This is a pretty exciting idea, because if it’s easy to find human concepts we want (or don’t want) networks to possess, then we can maybe use that to increase the chance that systems that are honest, kind, loving (and can ask them questions like “are you deceiving me?” and get useful answers).
I don’t think the idea is now definitively refuted or anything, but I do think a particular kind of lazy version of the idea, more popular in the Zeitgeist, perhaps, than amongst actual proponents, has fallen out of favour.
CCS seemed to imply an additional proposition, which is that you can get even more precise identification of human concepts by encoding some properties of the concept you’re looking for into the loss function. I was kind of excited about this, because things in this realm are pretty powerful tools for specifying what you care about (like, it rhymes with axiom-based definition or property-based testing).
But actually, if you look at the numbers they report, that’s not really true! As this post points out, basically all their performance is recoverable by doing PCA on contrast pairs.[1]
I like how focused and concise this post is, while still being reasonably complete.

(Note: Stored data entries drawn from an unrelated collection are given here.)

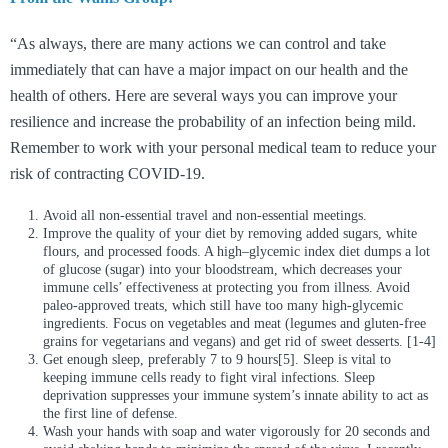
“As always, there are many actions we can control and take
immediately that can have a major impact on our health and the
health of others. Here are several ways you can improve your
resilience and increase the probability of an infection being mild.
Remember to work with your personal medical team to reduce your
risk of contracting COVID-19.
Avoid all non-essential travel and non-essential meetings.
Improve the quality of your diet by removing added sugars, white
flours, and processed foods. A high–glycemic index diet dumps a lot
of glucose (sugar) into your bloodstream, which decreases your
immune cells’ effectiveness at protecting you from illness. Avoid
paleo-approved treats, which still have too many high-glycemic
ingredients. Focus on vegetables and meat (legumes and gluten-free
grains for vegetarians and vegans) and get rid of sweet desserts. [1-4]
Get enough sleep, preferably 7 to 9 hours[5]. Sleep is vital to
keeping immune cells ready to fight viral infections. Sleep
deprivation suppresses your immune system’s innate ability to act as
the first line of defense.
Wash your hands with soap and water vigorously for 20 seconds and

There’s another important line of criticism of CCS, which is about whether its “truth-like vector” is at all likely to track truth, rather than just something like “what a human would believe”. I think posts like What Discovering Latent Knowledge Did and Did Not Find address this somewhat more directly than this one.
But I think, for me, the loss function had some mystique. Most of my hope was that encoding properties of truth into the loss function would help us find robust measures of what a model thought was true. So I think this post was the main one that made me less excited about both CCS and take a bit more of a nuanced view about the linearity of human concept representations.
Though I admit I’m a little confused about how to think about the fact that PCA happens to have pretty similar structure to the CCS loss. Maybe for features that have less confidence/consistency-shaped properties, shaping the loss function would be more important.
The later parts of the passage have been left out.